Using SFINAE to check for member function and call it

Question

I am trying to understand how SFINAE works.

My needs:

I have a set of types which may provide or not a member function called activate. The thing is if activate does exist for the given type, it may accept any arguments. I want to write a function that will forward to the type's activate, if it exists, otherwise simply return true.

I tried:

#include <iostream>
#include <utility>
#include <functional>

struct A
{
    bool activate()
    {   
        std::clog << "A::activate() called" << std::endl;
        return true;
    }   

    bool activate(const char*)
    {   
        std::clog << "A::activate(const char*) called" << std::endl;
        return true;
    }   
};

struct B
{
    // NOTHING
};

template<class S, class... ARGS>
auto activate(S& s, ARGS&&... p_args) -> typename std::invoke_result<decltype(&S::activate)(S, ARGS...)>::type
{
    return s.activate(std::forward<ARGS>(p_args)...);
}

bool activate(...)
{
    return true;
}


int main(int argc, char* argv[])
{
    A a;
    B b;

    activate(a);
    activate(a, "Hello");
    activate(b);

    return 0;
}

But nothing is ever printed.
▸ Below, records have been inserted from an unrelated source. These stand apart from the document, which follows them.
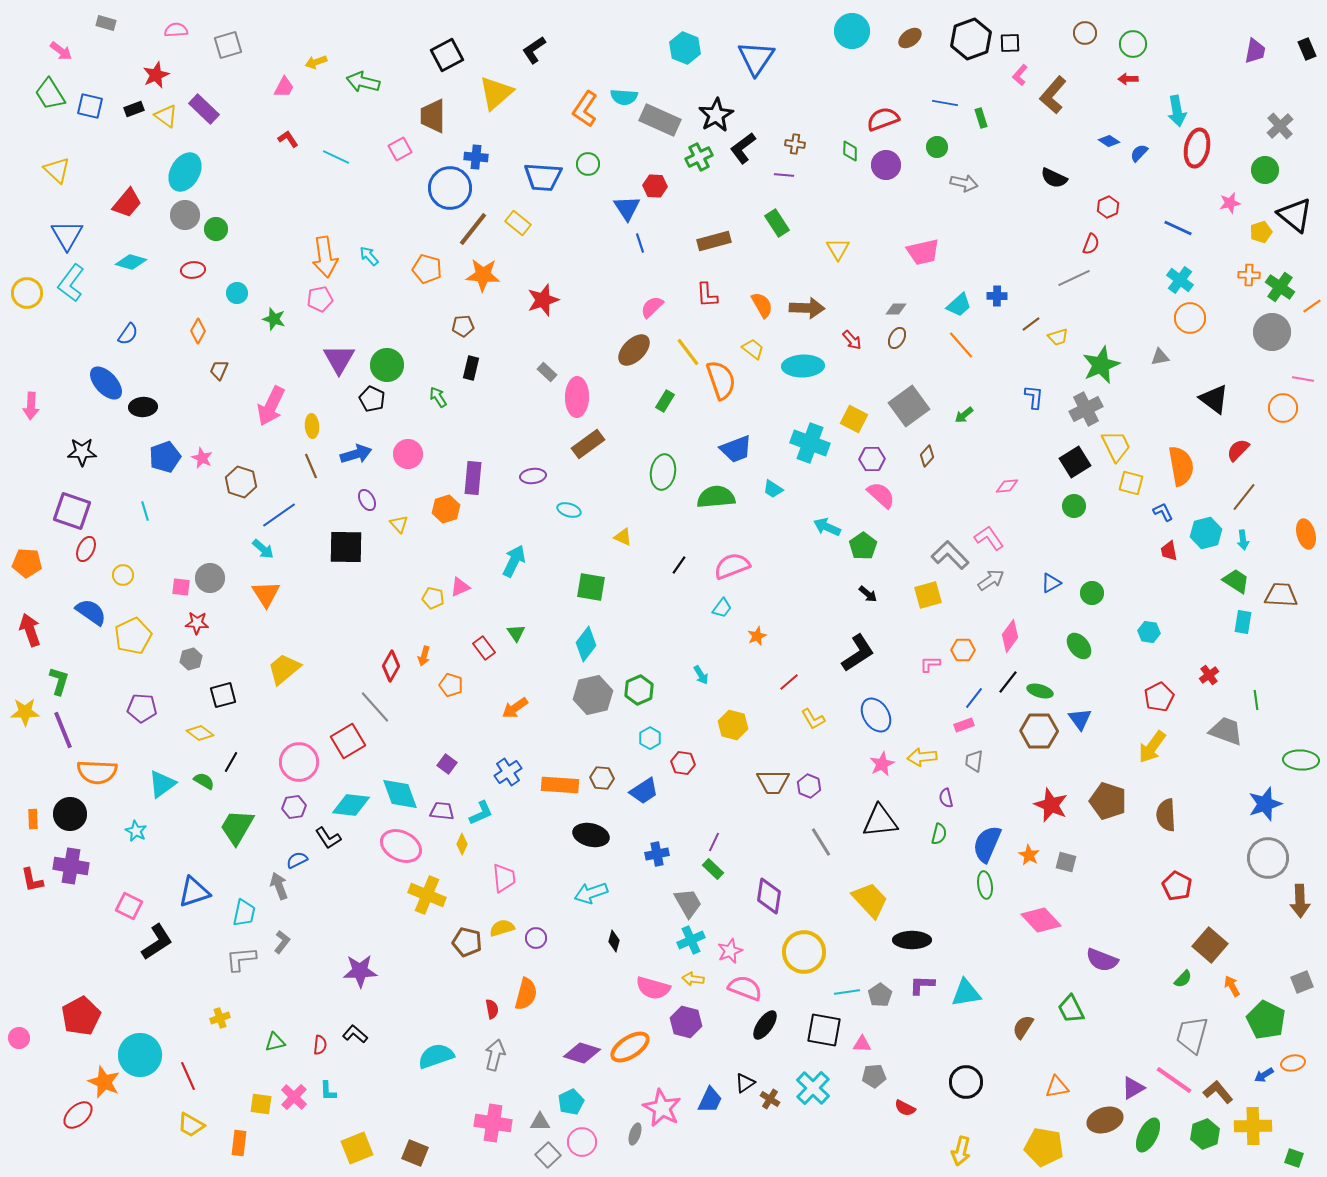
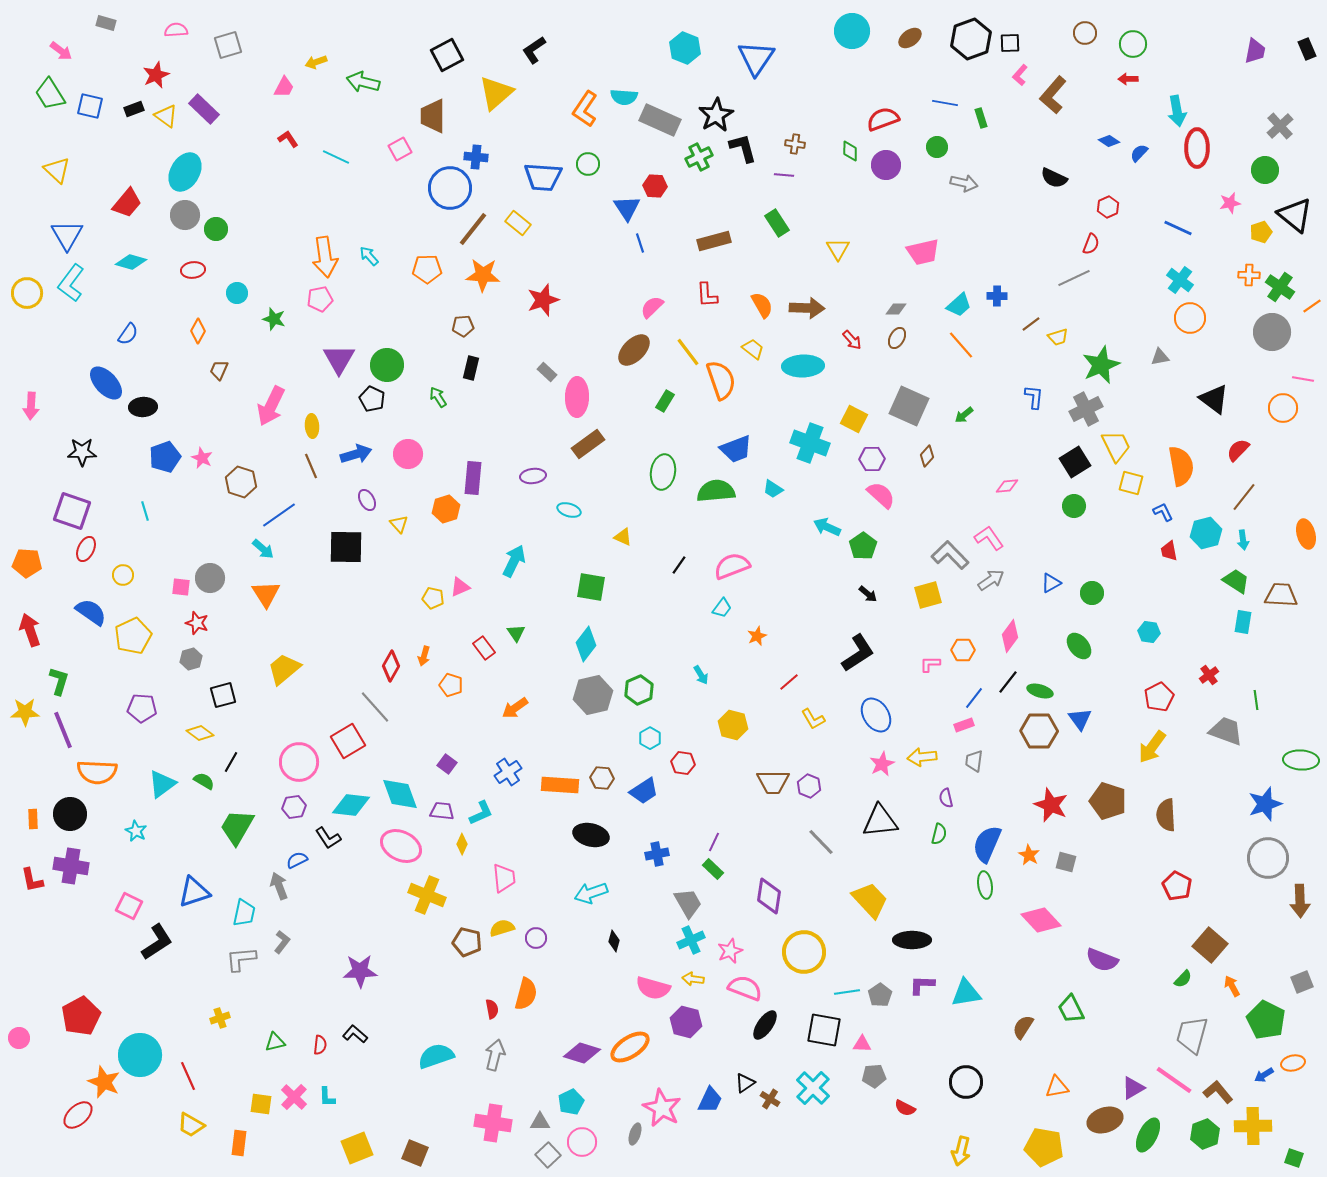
black L-shape at (743, 148): rotated 112 degrees clockwise
red ellipse at (1197, 148): rotated 12 degrees counterclockwise
orange pentagon at (427, 269): rotated 16 degrees counterclockwise
gray square at (909, 406): rotated 30 degrees counterclockwise
green semicircle at (716, 497): moved 6 px up
red star at (197, 623): rotated 15 degrees clockwise
gray line at (821, 842): rotated 12 degrees counterclockwise
cyan L-shape at (328, 1091): moved 1 px left, 6 px down
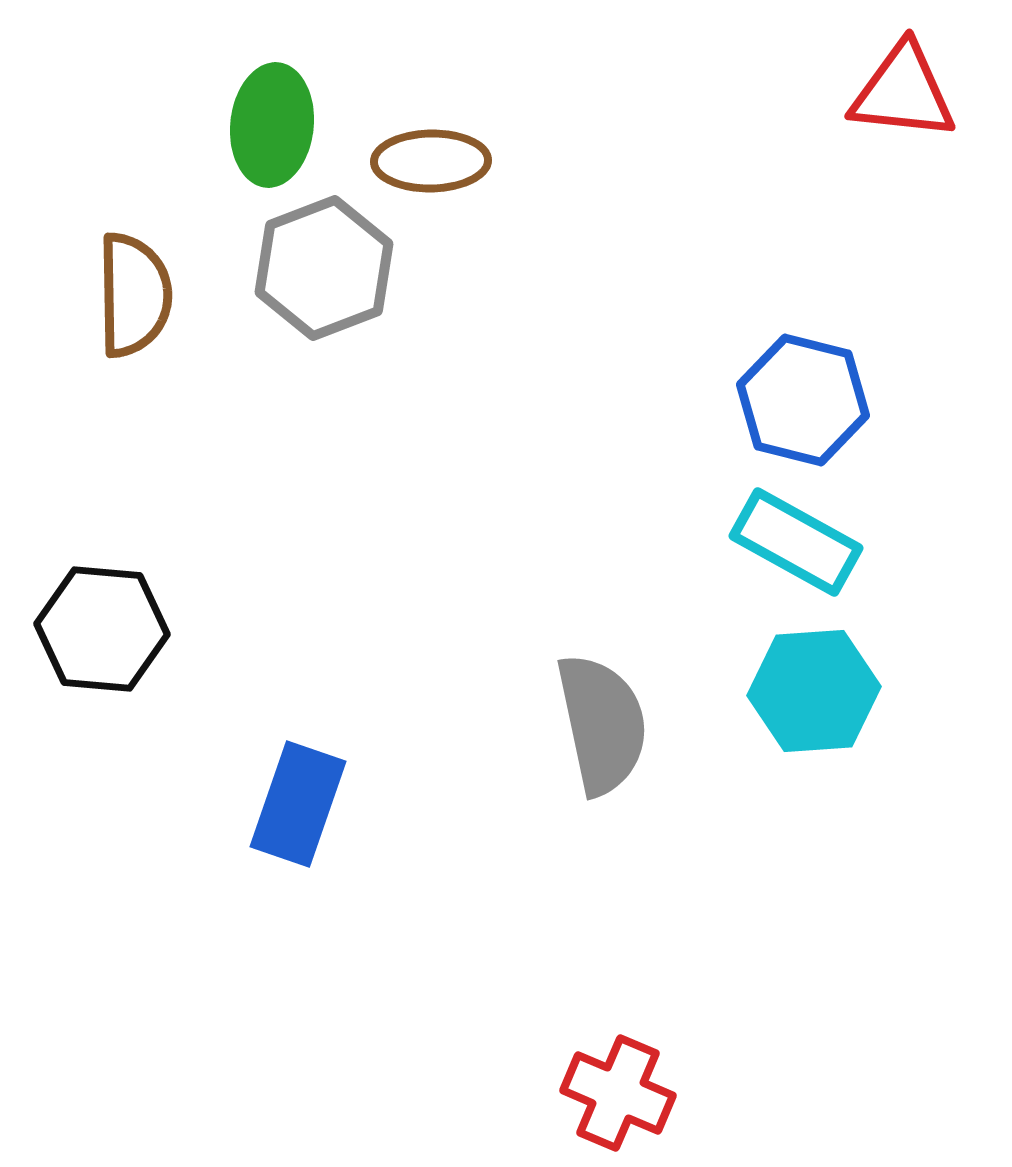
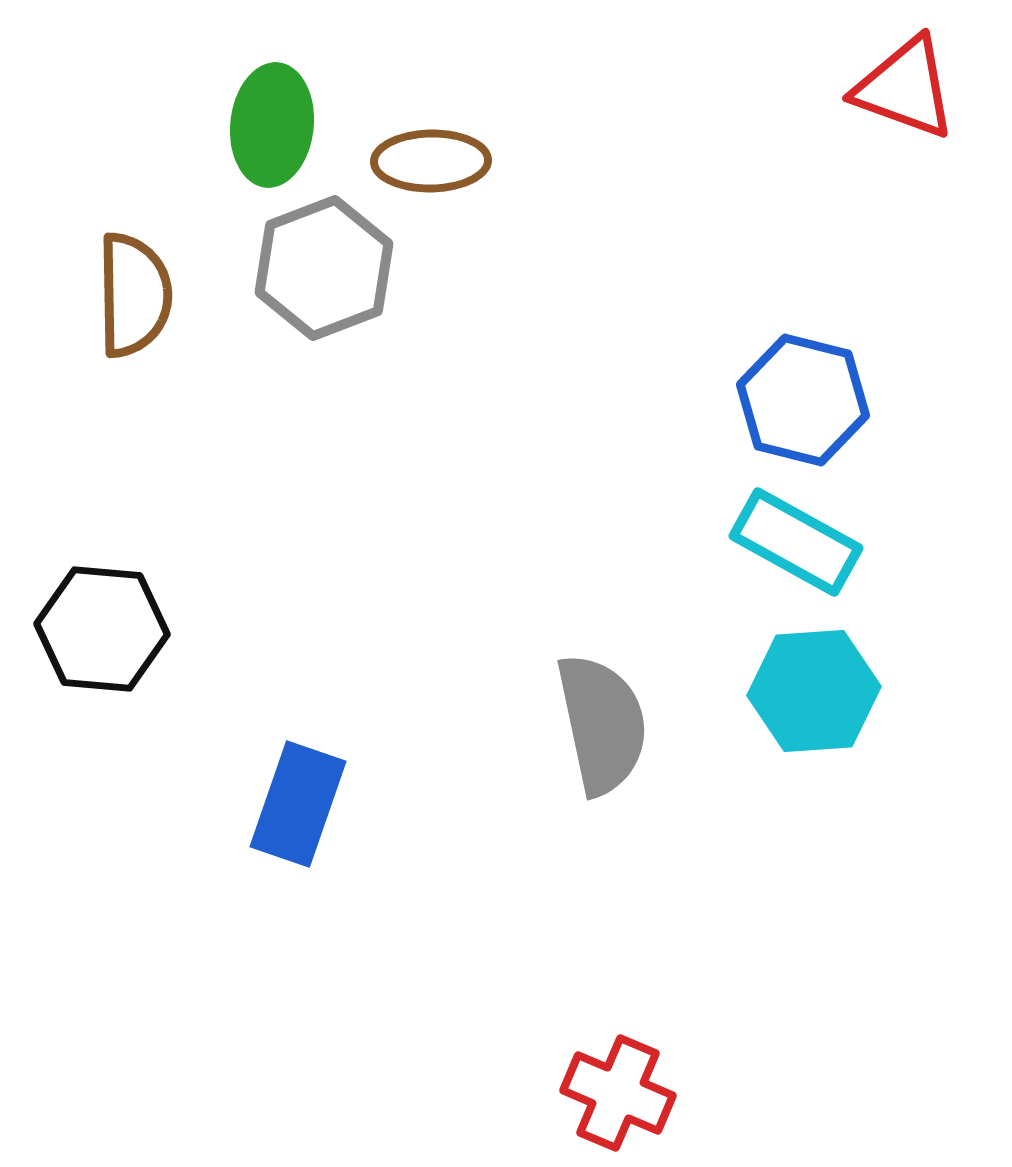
red triangle: moved 2 px right, 4 px up; rotated 14 degrees clockwise
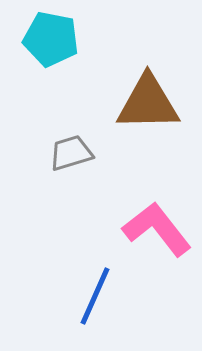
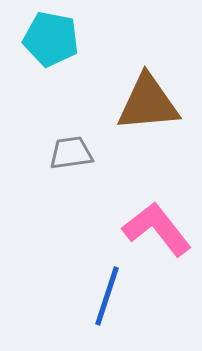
brown triangle: rotated 4 degrees counterclockwise
gray trapezoid: rotated 9 degrees clockwise
blue line: moved 12 px right; rotated 6 degrees counterclockwise
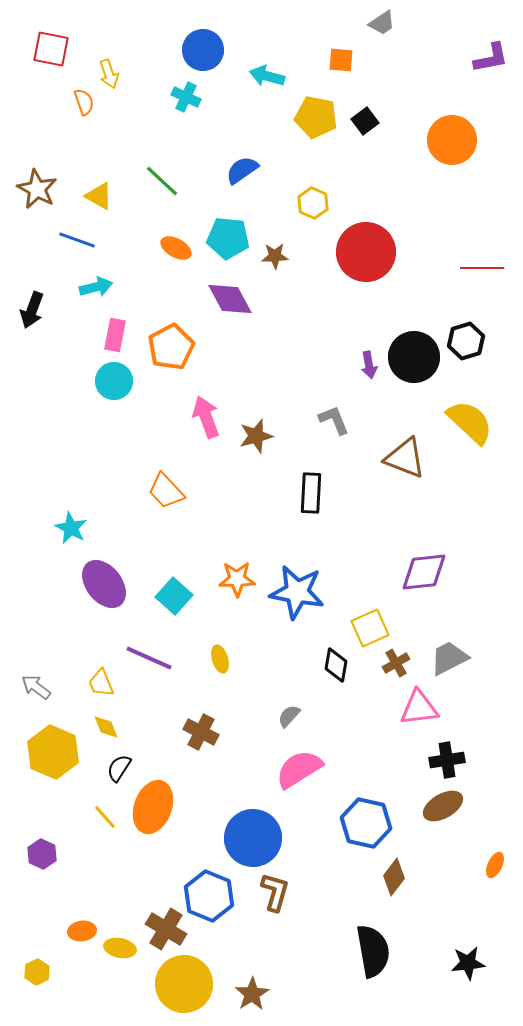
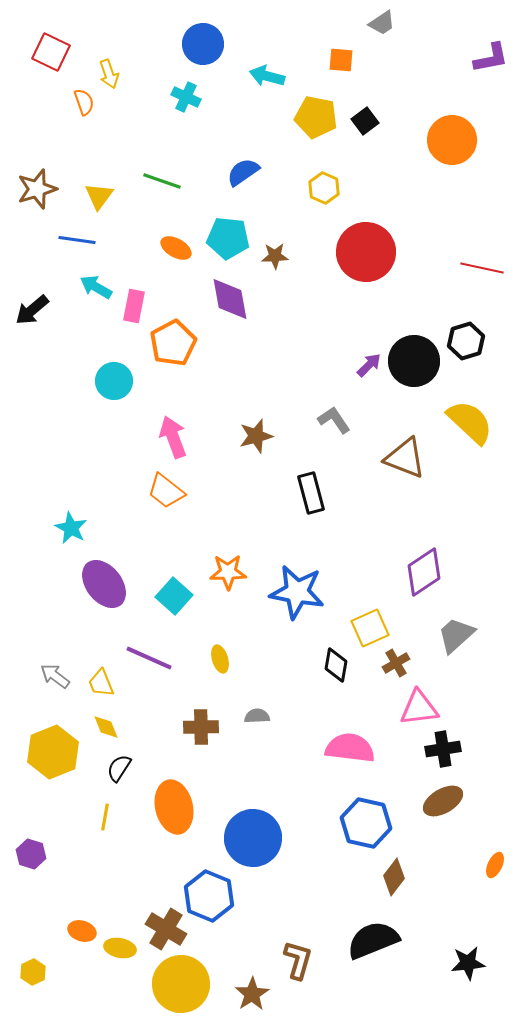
red square at (51, 49): moved 3 px down; rotated 15 degrees clockwise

Why?

Answer 1

Your problem is here:

template<class S, class... ARGS>
auto activate(S& s, ARGS&&... p_args)
    -> typename std::invoke_result<decltype(&S::activate)(S, ARGS...)>::type
//                                          ^^^^^^^^^^^^

If activate is an overloaded member function, as it is for A, you can't take its address via decltype. Secondly, that's an incorrect use of invoke_result - it doesn't use the result_of syntax of F(Args...), you just do invoke_result<F, Args...>. It's simpler.

What you want is to just directly invoke it yourself:

template<class S, class... ARGS>
auto activate(S& s, ARGS&&... p_args)
    -> decltype(s.activate(std::forward<ARGS>(p_args)...))

This side-steps the question of overloaded names, and how to use invoke_result.